=== Extracted text ===

Window objects, as returned by initscr() and newwin() above, have the following methods:

 
addch( [y, x,] ch[, attr])
Note: A character means a C character (an ASCII code), rather then a Python character (a string of length 1). (This note is true whenever the documentation mentions a character.) The builtin ord() is handy for conveying strings to codes.

Paint character ch at (y, x) with attributes attr, overwriting any character previously painter at that location. By default, the character position and attributes are the current settings for the window object.

 
addnstr( [y, x,] str, n[, attr])
Paint at most n characters of the string str at (y, x) with attributes attr, overwriting anything previously on the display.
 
addstr( [y, x,] str[, attr])
Paint the string str at (y, x) with attributes attr, overwriting anything previously on the display.
 
attroff( attr)
Remove attribute attr from the ``background'' set applied to all writes to the current window.
 
attron( attr)
Add attribute attr from the ``background'' set applied to all writes to the current window.
 
attrset( attr)
Set the ``background'' set of attributes to attr. This set is initially 0 (no attributes).
 
bkgd( ch[, attr])
Sets the background property of the window to the character ch, with attributes attr. The change is then applied to every character position in that window:
  • The attribute of every character in the window is changed to the new background attribute.
  • Wherever the former background character appears, it is changed to the new background character.
 
bkgdset( ch[, attr])
Sets the window's background. A window's background consists of a character and any combination of attributes. The attribute part of the background is combined (OR'ed) with all non-blank characters that are written into the window. Both the character and attribute parts of the background are combined with the blank characters. The background becomes a property of the character and moves with the character through any scrolling and insert/delete line/character operations.

=== Exercise data ===

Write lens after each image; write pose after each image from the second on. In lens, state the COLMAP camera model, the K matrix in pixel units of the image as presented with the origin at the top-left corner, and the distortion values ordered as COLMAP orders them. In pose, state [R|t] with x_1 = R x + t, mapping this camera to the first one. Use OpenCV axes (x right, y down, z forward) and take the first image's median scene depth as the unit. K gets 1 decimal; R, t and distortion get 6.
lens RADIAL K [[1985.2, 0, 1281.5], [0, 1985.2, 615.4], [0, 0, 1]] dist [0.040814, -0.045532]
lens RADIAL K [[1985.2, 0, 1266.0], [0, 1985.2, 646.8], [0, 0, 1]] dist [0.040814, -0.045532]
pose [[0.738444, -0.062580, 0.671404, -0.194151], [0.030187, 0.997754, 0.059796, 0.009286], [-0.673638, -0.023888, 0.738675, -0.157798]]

===

▶ [Work order 1]
The curses window methods text says the builtin ord() is handy when calling a method like addch(). In one to three sentences, explain why.
▶ [Work order 2]
Quote the curses window methods text between "attron( attr)" and "0 (no attributes).", inclusive.

▶ [Problem solution 1]
In this documentation, a character means a C character, which is an ASCII code, not a Python string of length 1. The builtin ord() turns a string into such a code, so it is handy for passing a character to these methods.

▶ [Problem solution 2]
attron( attr)
Add attribute attr from the ``background'' set applied to all writes to the current window.
 
attrset( attr)
Set the ``background'' set of attributes to attr. This set is initially 0 (no attributes).